Records from a data source
==================================================

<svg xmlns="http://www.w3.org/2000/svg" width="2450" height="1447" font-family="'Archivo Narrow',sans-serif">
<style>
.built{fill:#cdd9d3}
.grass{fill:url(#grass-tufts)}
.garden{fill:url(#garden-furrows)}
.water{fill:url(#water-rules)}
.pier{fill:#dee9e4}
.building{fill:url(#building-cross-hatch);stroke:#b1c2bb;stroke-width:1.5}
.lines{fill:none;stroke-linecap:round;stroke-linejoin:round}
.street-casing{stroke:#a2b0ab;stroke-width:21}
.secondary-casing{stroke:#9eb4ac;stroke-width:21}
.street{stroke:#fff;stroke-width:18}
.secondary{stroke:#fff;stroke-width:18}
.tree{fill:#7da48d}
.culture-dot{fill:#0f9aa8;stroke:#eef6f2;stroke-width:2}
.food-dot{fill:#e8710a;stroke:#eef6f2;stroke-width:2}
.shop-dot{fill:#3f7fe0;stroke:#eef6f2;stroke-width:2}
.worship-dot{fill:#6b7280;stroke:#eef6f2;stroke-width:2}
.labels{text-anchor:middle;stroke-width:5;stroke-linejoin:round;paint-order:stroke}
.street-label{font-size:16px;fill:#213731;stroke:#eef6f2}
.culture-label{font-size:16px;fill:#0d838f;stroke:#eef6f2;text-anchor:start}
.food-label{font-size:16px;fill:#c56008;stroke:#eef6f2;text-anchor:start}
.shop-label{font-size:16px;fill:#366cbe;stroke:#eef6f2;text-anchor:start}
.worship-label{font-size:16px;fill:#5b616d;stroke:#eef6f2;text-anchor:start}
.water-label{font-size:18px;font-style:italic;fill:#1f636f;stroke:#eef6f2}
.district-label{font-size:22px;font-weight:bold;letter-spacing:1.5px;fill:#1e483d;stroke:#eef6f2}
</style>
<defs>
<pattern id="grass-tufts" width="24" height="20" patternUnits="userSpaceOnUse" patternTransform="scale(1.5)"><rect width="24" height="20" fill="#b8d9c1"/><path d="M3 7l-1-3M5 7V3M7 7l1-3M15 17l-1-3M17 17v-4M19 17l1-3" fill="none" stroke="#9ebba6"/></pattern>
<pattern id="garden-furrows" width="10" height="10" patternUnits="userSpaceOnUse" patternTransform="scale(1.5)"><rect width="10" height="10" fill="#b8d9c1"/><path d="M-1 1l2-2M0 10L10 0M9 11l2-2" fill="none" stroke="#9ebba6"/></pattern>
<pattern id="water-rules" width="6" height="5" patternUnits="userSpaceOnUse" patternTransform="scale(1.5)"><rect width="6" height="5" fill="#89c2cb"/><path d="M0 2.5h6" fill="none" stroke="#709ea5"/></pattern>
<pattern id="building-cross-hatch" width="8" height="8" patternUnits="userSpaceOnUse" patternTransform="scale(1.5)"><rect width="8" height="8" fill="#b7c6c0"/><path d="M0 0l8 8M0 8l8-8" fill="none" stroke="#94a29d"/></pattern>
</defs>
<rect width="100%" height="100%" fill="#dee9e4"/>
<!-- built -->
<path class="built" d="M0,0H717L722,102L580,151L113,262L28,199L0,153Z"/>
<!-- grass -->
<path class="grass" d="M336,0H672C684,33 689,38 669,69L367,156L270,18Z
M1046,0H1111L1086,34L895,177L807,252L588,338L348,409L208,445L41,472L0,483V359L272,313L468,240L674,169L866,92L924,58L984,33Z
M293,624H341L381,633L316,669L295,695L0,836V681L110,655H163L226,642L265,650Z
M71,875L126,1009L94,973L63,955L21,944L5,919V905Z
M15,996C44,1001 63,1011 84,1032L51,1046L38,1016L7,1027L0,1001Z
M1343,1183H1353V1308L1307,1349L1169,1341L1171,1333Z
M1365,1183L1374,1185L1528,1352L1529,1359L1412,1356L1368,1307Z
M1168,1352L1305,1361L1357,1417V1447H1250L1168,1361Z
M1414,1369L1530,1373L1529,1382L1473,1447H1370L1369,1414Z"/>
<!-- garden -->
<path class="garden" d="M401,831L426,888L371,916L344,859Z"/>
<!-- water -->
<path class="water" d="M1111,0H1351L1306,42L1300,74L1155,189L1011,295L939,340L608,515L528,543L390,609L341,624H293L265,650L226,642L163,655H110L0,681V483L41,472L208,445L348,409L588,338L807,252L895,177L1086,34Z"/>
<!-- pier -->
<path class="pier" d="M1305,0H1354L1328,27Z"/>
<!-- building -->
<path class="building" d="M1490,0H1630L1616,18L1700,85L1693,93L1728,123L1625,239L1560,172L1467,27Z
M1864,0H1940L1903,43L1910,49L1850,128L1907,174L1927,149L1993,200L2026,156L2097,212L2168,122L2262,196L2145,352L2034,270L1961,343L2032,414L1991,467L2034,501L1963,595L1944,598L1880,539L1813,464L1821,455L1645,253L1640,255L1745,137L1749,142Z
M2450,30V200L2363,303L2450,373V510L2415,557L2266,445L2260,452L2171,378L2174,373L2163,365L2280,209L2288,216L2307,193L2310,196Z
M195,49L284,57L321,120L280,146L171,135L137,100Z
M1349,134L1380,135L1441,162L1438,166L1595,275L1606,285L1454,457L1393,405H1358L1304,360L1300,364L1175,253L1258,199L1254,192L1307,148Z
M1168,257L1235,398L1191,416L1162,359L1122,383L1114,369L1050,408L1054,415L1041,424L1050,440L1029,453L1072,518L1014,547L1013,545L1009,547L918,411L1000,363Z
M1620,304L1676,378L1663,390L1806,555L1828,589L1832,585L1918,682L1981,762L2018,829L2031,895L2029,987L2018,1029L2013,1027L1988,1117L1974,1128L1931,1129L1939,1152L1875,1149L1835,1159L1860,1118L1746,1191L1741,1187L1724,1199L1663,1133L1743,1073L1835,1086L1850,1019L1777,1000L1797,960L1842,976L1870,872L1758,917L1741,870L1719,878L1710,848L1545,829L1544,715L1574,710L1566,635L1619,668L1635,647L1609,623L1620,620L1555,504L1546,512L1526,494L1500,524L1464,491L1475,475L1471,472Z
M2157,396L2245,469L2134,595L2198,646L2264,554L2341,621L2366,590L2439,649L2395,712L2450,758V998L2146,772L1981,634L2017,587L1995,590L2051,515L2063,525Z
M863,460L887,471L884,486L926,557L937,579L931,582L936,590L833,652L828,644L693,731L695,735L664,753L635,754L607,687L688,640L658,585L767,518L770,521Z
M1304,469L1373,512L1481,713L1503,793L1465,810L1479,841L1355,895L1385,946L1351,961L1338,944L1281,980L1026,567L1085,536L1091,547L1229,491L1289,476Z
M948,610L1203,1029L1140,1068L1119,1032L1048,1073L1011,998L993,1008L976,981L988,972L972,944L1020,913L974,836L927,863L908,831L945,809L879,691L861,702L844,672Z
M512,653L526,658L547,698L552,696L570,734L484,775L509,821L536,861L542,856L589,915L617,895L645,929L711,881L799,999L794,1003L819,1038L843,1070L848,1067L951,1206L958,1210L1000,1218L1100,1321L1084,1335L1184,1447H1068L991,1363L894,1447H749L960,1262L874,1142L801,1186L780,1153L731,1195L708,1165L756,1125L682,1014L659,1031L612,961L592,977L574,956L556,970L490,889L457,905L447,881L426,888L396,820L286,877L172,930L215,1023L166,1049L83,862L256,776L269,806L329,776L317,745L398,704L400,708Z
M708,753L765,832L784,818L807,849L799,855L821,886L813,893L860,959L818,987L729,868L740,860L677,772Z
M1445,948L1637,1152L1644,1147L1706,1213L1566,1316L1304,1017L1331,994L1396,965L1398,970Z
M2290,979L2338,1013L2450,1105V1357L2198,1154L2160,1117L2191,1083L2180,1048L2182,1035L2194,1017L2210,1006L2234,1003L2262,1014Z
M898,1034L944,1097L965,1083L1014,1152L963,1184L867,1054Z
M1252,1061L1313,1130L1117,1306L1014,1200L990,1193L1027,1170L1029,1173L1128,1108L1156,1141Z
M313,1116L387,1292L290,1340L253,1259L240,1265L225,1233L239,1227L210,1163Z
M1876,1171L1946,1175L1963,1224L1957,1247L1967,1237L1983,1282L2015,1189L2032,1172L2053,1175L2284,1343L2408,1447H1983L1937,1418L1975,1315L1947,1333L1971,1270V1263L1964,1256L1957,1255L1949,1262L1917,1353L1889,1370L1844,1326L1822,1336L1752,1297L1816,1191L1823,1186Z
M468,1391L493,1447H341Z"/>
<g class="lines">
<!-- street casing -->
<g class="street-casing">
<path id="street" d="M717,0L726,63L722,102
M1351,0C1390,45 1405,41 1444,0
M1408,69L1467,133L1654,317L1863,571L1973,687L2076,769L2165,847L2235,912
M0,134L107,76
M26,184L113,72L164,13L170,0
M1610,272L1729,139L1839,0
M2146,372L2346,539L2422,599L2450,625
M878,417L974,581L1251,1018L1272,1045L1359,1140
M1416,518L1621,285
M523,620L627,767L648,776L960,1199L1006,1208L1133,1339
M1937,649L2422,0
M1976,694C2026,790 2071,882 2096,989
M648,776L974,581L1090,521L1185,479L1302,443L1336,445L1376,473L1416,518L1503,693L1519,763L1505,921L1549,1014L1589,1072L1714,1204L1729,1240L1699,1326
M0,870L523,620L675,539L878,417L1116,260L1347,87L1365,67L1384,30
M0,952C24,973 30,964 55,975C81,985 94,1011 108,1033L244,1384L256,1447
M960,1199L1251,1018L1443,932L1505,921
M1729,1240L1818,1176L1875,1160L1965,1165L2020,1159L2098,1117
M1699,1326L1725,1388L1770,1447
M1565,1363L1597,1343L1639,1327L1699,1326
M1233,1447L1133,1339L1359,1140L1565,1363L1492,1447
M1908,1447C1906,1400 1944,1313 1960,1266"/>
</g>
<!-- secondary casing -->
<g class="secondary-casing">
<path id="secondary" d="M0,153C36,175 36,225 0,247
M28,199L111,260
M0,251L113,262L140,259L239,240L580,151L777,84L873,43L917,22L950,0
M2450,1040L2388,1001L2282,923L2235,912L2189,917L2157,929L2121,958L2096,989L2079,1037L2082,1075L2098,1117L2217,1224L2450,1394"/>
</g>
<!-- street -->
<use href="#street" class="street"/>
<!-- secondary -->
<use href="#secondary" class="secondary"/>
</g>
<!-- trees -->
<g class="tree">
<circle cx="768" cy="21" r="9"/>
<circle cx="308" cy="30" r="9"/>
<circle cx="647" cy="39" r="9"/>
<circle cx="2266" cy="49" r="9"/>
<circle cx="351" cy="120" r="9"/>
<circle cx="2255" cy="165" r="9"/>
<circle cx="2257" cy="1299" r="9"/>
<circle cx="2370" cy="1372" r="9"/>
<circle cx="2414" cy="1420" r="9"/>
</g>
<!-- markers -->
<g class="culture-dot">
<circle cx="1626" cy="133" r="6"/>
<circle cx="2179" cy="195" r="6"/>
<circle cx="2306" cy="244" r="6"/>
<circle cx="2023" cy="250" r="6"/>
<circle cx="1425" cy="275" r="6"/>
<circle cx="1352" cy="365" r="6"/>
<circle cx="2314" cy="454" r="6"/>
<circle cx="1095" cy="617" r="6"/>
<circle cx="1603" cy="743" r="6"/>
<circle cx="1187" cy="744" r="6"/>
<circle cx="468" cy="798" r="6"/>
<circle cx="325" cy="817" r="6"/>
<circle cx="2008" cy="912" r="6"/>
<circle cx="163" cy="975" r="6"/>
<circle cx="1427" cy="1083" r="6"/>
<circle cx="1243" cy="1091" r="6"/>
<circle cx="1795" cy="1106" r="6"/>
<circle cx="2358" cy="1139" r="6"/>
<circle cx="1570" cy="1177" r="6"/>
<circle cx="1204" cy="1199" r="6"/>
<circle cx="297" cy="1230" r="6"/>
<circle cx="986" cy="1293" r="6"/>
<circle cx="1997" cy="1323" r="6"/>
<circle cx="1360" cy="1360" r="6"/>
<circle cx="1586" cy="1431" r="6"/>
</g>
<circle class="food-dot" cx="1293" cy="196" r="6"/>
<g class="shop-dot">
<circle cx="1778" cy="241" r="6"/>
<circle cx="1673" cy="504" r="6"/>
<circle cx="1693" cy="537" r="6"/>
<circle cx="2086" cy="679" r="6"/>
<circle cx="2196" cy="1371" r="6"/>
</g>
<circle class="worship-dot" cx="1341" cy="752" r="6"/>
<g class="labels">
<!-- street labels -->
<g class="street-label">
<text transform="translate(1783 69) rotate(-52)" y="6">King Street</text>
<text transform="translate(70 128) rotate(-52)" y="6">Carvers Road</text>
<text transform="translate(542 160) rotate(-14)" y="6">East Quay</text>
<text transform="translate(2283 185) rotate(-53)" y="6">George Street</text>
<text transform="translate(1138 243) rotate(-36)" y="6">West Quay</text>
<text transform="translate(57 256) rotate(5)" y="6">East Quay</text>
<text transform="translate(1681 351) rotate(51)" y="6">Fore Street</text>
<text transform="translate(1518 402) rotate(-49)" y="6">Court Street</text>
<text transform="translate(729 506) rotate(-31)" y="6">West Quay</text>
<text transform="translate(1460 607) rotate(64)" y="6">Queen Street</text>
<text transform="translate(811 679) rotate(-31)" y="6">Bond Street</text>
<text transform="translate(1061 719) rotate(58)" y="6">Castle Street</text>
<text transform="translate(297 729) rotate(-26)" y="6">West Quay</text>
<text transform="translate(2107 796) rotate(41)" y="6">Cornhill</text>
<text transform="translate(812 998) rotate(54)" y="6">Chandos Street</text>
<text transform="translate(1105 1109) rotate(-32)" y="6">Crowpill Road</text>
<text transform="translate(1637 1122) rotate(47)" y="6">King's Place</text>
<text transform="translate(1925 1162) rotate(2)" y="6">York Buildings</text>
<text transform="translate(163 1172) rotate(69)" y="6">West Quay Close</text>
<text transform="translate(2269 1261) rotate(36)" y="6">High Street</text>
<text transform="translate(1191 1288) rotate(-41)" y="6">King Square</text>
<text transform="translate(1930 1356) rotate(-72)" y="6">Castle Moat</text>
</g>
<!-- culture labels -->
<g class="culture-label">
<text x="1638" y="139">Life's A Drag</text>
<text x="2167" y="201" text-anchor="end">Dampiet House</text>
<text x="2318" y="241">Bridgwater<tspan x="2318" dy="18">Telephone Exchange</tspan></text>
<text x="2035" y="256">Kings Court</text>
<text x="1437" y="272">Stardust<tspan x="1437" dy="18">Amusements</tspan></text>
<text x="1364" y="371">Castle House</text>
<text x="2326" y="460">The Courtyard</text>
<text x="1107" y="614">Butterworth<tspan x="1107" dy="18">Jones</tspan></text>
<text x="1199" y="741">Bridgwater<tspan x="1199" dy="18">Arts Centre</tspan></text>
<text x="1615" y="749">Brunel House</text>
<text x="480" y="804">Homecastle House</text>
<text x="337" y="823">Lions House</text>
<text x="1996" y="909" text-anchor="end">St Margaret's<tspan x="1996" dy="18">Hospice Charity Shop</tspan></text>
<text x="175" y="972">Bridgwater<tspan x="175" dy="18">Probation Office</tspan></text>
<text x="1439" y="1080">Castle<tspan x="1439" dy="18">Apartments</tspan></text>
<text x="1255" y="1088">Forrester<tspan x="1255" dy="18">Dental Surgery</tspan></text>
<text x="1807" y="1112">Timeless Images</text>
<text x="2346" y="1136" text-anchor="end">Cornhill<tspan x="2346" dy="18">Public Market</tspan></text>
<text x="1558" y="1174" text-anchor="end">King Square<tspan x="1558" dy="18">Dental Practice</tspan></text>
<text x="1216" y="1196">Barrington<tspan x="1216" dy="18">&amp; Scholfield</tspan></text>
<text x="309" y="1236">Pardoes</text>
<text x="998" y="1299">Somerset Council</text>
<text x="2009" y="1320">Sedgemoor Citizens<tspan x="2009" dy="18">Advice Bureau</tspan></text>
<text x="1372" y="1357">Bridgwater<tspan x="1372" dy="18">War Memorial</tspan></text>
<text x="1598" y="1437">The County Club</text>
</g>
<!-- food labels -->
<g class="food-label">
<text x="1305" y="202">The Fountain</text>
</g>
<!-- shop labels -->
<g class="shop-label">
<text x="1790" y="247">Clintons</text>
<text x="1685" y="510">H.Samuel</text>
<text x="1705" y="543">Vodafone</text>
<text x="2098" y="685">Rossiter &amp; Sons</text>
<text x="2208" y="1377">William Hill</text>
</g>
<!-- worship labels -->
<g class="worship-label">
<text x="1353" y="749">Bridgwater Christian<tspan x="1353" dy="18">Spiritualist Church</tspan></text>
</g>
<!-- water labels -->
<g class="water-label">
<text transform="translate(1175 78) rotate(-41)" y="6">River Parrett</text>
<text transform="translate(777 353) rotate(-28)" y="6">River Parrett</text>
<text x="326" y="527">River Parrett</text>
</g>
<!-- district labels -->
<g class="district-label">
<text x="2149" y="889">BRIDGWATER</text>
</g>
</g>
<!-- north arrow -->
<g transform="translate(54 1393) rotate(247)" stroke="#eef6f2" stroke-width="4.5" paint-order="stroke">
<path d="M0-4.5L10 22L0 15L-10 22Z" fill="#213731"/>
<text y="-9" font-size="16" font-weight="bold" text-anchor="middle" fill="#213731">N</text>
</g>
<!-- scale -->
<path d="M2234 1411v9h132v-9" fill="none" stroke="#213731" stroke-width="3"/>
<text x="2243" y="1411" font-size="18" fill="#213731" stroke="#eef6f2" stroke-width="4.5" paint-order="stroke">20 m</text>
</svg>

==================================================

ASSIGNMENT:
Go line by line through the data, copying each one that contains the word "lines".

RESPONSE TO THE TASK:
.lines{fill:none;stroke-linecap:round;stroke-linejoin:round}
<g class="lines">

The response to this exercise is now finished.